# Dogs getting sand in their eyes - advice please!



## alphadog (Jan 29, 2009)

Anyone have the same problem? The last time I went to the beach it was like being in a sand storm and the sea water drenched dogs were like walking sand castles by the time we were leaving. Lots of sand got into their eyes and caused their sleep to become gritty, even overnight. 

Surely this hurts? Is it as dangerous as it looks (like seeds etc)? What can be done to avoid it? Selma is very touch sensitive and won't allow me to bathe her eyes to rinse out the sand

I'm planning a run on the beach tonight if anyone can help. Thanks


----------



## alphadog (Jan 29, 2009)

Anyone?


----------



## gesic (Feb 19, 2009)

The eyes are pretty good at expelling grit etc by tears and protection with the eyelashes.
I wouldnt worry too much but if a major prob u could ring vets n ask if they would let u have some Lacrilube, just an eye lubricant that would gave a small amount of protection, short of doggy goggles i dont no wot else to suggest!


----------



## Sleeping_Lion (Mar 19, 2009)

I think they cope with sand and muck pretty well, I wouldn't ever try rinsing or flushing it out, you might must wash it further in. Both mine get sore eyes at this time of year on and off, with running through all the long grass and all the pollen and grass seeds about, Indie even got a huge bug stuck in the corner of her eye last week! I just use golden eye drops, you can buy them from the chemist, to ease any mild irritation it might cause. They were recommended to me by a friend who owns a few dogs, his vet had recommended it as a product to use.


----------



## dexter (Nov 29, 2008)

you can get eye wipes i think PAH stock them


----------



## Burrowzig (Feb 18, 2009)

If the sand is windblown enough to go into the eyes, I would go somewhere else until the wind dies down. My dog gets sand in her eyes sometimes, and they can be a bit red for a day or two, but the sand washes out naturally with tears and blinking.


----------



## alphadog (Jan 29, 2009)

Thanks for the replies and product suggestions 

We went to the beach last night and they dived around in the sand dunes (after getting wet, doh!) and yes they were covered in sand, but their eyes didn't go red or swell, I was concerned in case the sand had a glasspaper efect on the eyeball and could cause damage. Perhaps I'm worrying too much because thousands of people walk their dogs on beaches and I've never heard of those kinds of problems. 

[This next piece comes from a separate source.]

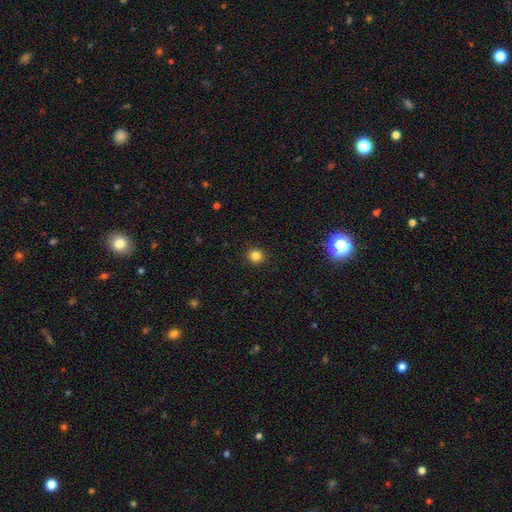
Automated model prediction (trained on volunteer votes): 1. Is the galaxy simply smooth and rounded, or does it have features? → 82% smooth, 13% star or artifact, 4% featured or disk.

The main issue last night was stopping the Lab from scoffing washed up sealife


----------



## anna foster (Aug 4, 2016)

Sleeping_lion I think that is bad advice. I have a jackawa dog and his eyes are so small. He loves getting wet of the see then rubring himself in mud. Unfortunately by the time we get hope he can't even open his eyes because they are chocker block with sand, and it clearly bothering him.. yes eventually it will all go.. but by then you are risking there eye sight and they are also uncomfortable how would you like sand stuck in your eye for days!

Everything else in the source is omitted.